Israeli Prime Minister Benjamin Netanyahu will comply with the demands of the Goldstone Commission into the recent Gaza war by proposing a full investigation into purported war crimes committed during the conflict, which ran from mid-December of last year until the middle of January.
Netanyahu is expected to present his parameters for the commission of inquiry at a cabinet meeting on Thursday. But officials cited by Ha'aretz said the Israeli investigation is likely to spend the bulk of its time determining how Judge Richard Goldstone and his team reached such outlandish conclusions regarding Israeli behavior during the war, and may end up being an indictment of the UN Human Rights Council that commissioned the report.
If Israel commissions its own report, it is sure to make note of Goldstone's shaky history of differentiating between actual war crimes and fictional accounts.
Israel's Makor Rishon newspaper in its weekend highlighted one such incident, recalling how Goldstone, while heading the international tribunal tasked with indicting Serbian war criminals in 1995, ended up indicting a fictional Serbian character based on the false claims of an unidentified eyewitness.

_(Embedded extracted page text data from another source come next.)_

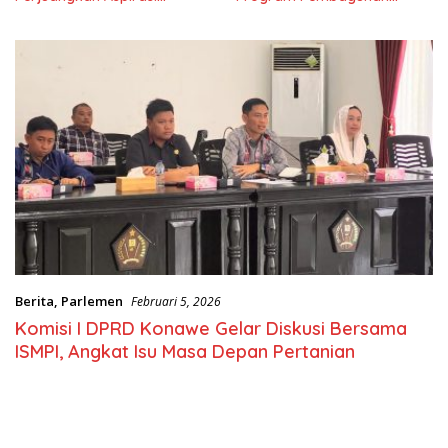
Masyarkat
Nasional
Berita
,
Parlemen
Februari 5, 2026
Komisi I DPRD Konawe Gelar Diskusi Bersama
ISMPI, Angkat Isu Masa Depan Pertanian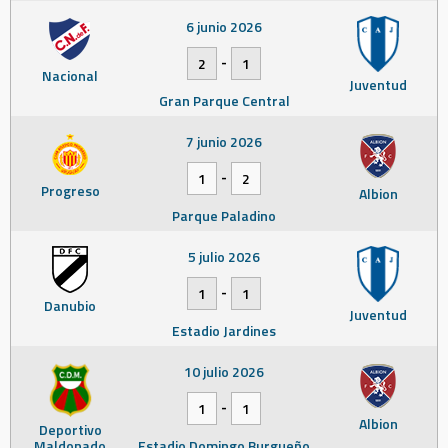
6 junio 2026
-
2
1
Nacional
Juventud
Gran Parque Central
7 junio 2026
-
1
2
Progreso
Albion
Parque Paladino
5 julio 2026
-
1
1
Danubio
Juventud
Estadio Jardines
10 julio 2026
-
1
1
Albion
Deportivo
Maldonado
Estadio Domingo Burgueño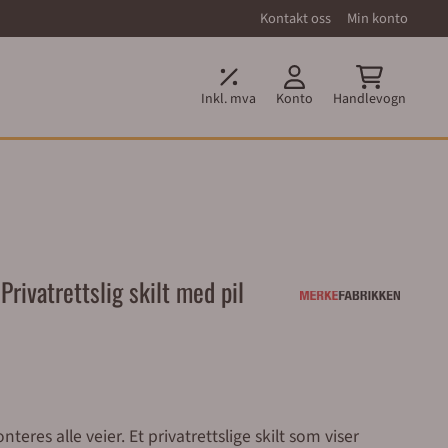
Kontakt oss
Min konto
Inkl. mva
Konto
Handlevogn
Privatrettslig skilt med pil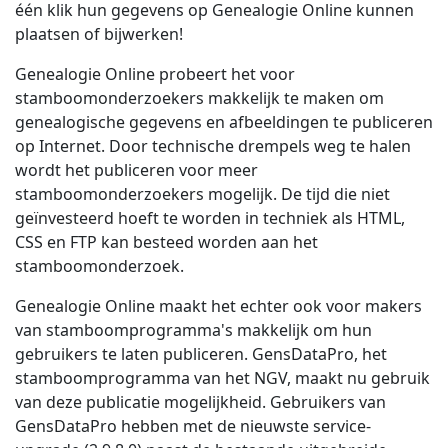
één klik hun gegevens op Genealogie Online kunnen
plaatsen of bijwerken!
Genealogie Online probeert het voor
stamboomonderzoekers makkelijk te maken om
genealogische gegevens en afbeeldingen te publiceren
op Internet. Door technische drempels weg te halen
wordt het publiceren voor meer
stamboomonderzoekers mogelijk. De tijd die niet
geïnvesteerd hoeft te worden in techniek als HTML,
CSS en FTP kan besteed worden aan het
stamboomonderzoek.
Genealogie Online maakt het echter ook voor makers
van stamboomprogramma's makkelijk om hun
gebruikers te laten publiceren. GensDataPro, het
stamboomprogramma van het NGV, maakt nu gebruik
van deze publicatie mogelijkheid. Gebruikers van
GensDataPro hebben met de nieuwste service-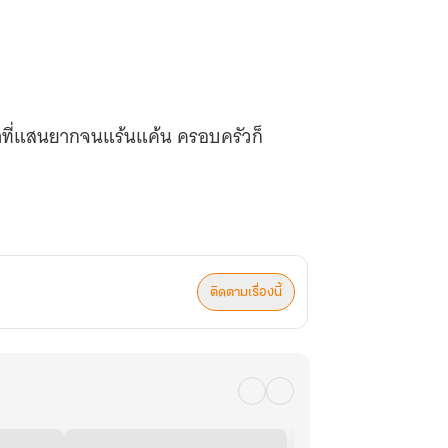
นาที่แสนยากจนแร้นแค้น ครอบครัวก็
ะของนางจะต้องทำให้นางและทุกคนใน
ติดตามเรื่องนี้
มารถเปิดการใช้งานระบบร้านค้า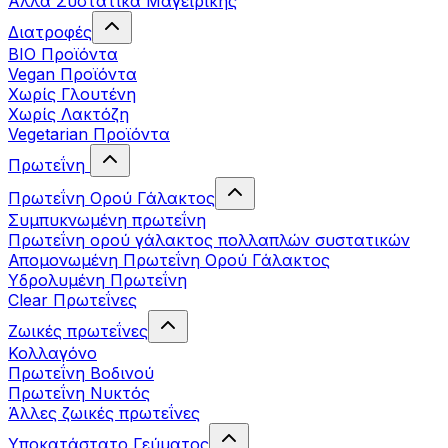
Άλλα Συστατικά Μαγειρικής
Διατροφές
BIO Προϊόντα
Vegan Προϊόντα
Χωρίς Γλουτένη
Χωρίς Λακτόζη
Vegetarian Προϊόντα
Πρωτεΐνη
Πρωτεΐνη Ορού Γάλακτος
Συμπυκνωμένη πρωτεΐνη
Πρωτεΐνη ορού γάλακτος πολλαπλών συστατικών
Απομονωμένη Πρωτεΐνη Ορού Γάλακτος
Υδρολυμένη Πρωτεΐνη
Clear Πρωτεΐνες
Ζωικές πρωτεΐνες
Κολλαγόνο
Πρωτεΐνη Βοδινού
Πρωτεΐνη Νυκτός
Άλλες ζωικές πρωτεΐνες
Υποκατάστατο Γεύματος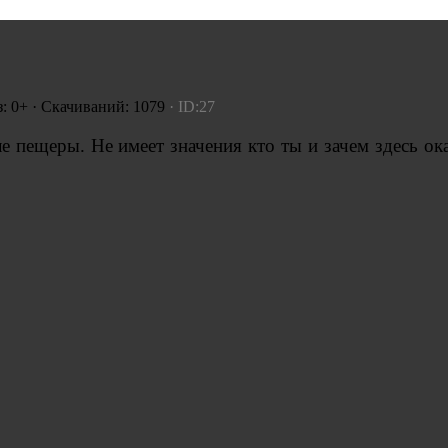
: 0+ · Скачиваний: 1079
· ID:27
 пещеры. Не имеет значения кто ты и зачем здесь ок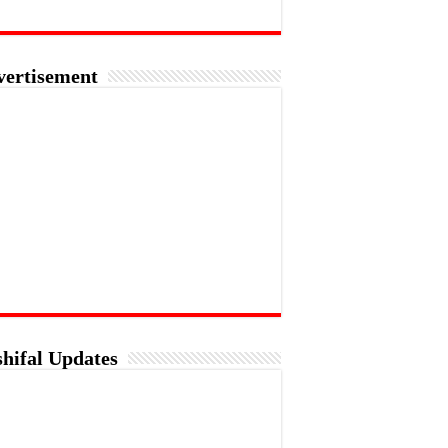
vertisement
hifal Updates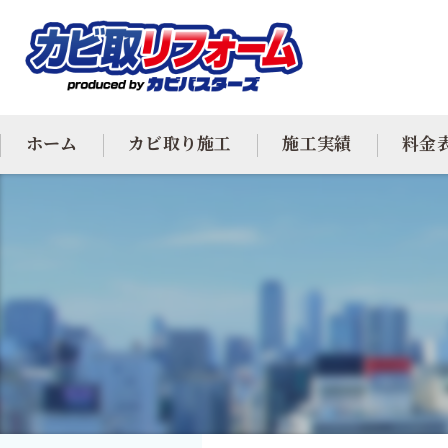
ホーム
カビ取り施工
施工実績
料金
カビ専門
カビ除去
防カビ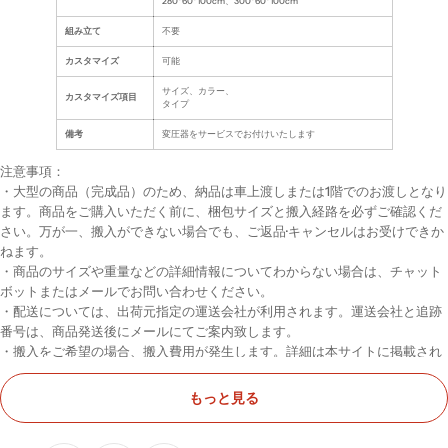
280*60*100cm、300*60*100cm
組み立て
不要
カスタマイズ
可能
サイズ、カラー、
カスタマイズ項目
タイプ
備考
変圧器をサービスでお付けいたします
注意事項：
・大型の商品（完成品）のため、納品は車上渡しまたは1階でのお渡しとなり
ます。商品をご購入いただく前に、梱包サイズと搬入経路を必ずご確認くだ
さい。万が一、搬入ができない場合でも、ご返品·キャンセルはお受けできか
ねます。
・商品のサイズや重量などの詳細情報についてわからない場合は、チャット
ボットまたはメールでお問い合わせください。
・配送については、出荷元指定の運送会社が利用されます。運送会社と追跡
番号は、商品発送後にメールにてご案内致します。
・搬入をご希望の場合、搬入費用が発生します。詳細は本サイトに掲載され
る「ご利用規約」の第9条 消費税・配送料等をご確認ください。搬入をご
希望されない場合、納品日に荷物を受け取るための準備をお願い致します
もっと見る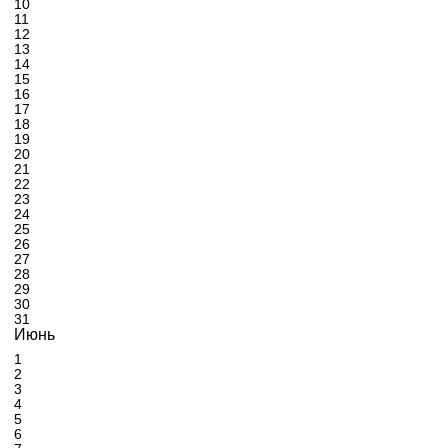
10
11
12
13
14
15
16
17
18
19
20
21
22
23
24
25
26
27
28
29
30
31
Июнь
1
2
3
4
5
6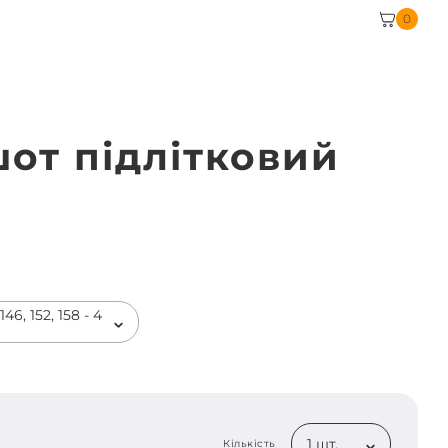
0
шот підлітковий
н
46, 152, 158 - 4
1 шт.
Кількість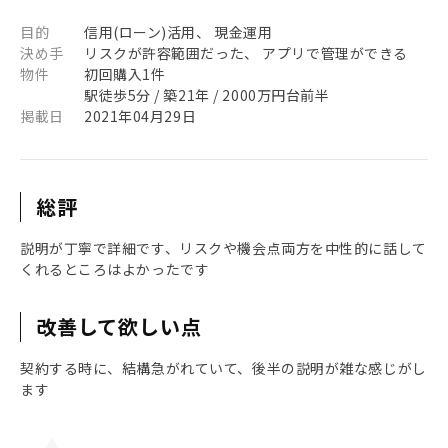
目的
信用(ローン)活用、 現金運用
決め手
リスクが許容範囲だった、 アプリで管理ができる
物件
初回購入1件
駅徒歩5分 / 築21年 / 2000万円台前半
掲載日
2021年04月29日
総評
説明が丁寧で詳細です、リスクや機会点両方を中性的に話して
くれるところはよかったです
改善して欲しい点
契約する時に、結構急がれていて、後半の説明が雑な感じがし
ます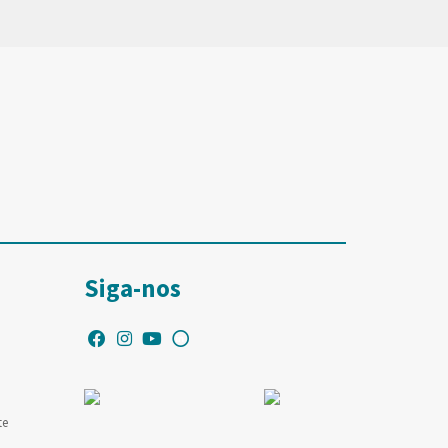
Siga-nos
te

Goldstone's indictment of a man known only as "Gruban" for allegedly raping and torturing Muslim prisoners made international headlines when it turned out Gruban is a fictional character from a famous Serbian novel about World War II.

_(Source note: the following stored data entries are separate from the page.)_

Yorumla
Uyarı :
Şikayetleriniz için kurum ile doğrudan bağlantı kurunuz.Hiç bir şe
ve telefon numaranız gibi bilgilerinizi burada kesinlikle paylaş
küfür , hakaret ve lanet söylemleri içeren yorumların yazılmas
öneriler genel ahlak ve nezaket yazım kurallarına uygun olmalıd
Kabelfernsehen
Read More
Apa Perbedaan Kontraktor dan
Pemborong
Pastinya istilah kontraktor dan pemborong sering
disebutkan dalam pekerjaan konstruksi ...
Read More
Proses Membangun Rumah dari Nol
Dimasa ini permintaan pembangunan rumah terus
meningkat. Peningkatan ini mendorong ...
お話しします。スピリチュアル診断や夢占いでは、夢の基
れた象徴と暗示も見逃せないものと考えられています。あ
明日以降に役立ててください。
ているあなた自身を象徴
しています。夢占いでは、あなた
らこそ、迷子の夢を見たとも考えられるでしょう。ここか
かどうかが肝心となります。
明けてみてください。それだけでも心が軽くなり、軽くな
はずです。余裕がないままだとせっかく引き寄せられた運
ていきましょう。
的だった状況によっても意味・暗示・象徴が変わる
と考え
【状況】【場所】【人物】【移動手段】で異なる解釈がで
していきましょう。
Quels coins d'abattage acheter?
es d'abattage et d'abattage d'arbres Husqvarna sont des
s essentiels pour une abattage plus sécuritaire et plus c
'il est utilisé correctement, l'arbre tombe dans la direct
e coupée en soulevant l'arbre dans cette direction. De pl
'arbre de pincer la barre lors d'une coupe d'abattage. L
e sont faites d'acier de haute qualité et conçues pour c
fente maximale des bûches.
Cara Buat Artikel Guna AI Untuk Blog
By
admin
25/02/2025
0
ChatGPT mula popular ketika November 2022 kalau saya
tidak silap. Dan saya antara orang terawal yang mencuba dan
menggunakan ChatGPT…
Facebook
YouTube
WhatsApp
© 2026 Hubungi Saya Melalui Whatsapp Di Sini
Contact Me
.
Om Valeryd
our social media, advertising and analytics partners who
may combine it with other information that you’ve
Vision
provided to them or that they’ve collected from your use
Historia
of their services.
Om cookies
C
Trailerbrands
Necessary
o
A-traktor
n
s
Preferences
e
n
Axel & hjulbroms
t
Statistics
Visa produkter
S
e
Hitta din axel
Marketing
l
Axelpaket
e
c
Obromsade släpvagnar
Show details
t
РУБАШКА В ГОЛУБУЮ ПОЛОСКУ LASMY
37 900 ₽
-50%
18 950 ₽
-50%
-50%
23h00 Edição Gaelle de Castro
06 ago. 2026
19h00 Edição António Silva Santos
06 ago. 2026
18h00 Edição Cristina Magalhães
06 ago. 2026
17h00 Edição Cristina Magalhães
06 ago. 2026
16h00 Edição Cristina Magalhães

It was later revealed that the eyewitness was a Serbian war correspondent who made an off-hand comment about the terrible war criminal "Gruban" to an American colleague. Based on nothing more, Goldstone issued an indictment and launched an manhunt for the criminal.
In related news, a war crimes suit filed by a British Muslim lawyer against Israeli Defense Minister Ehud Barak was thrown out by a London court on Tuesday. The court ruled that Barak enjoys diplomatic immunity, and so cannot be prosecuted. The lawyer and his colleagues vowed to continue seeking the arrest and prosecution of any Israeli officials who visit the UK.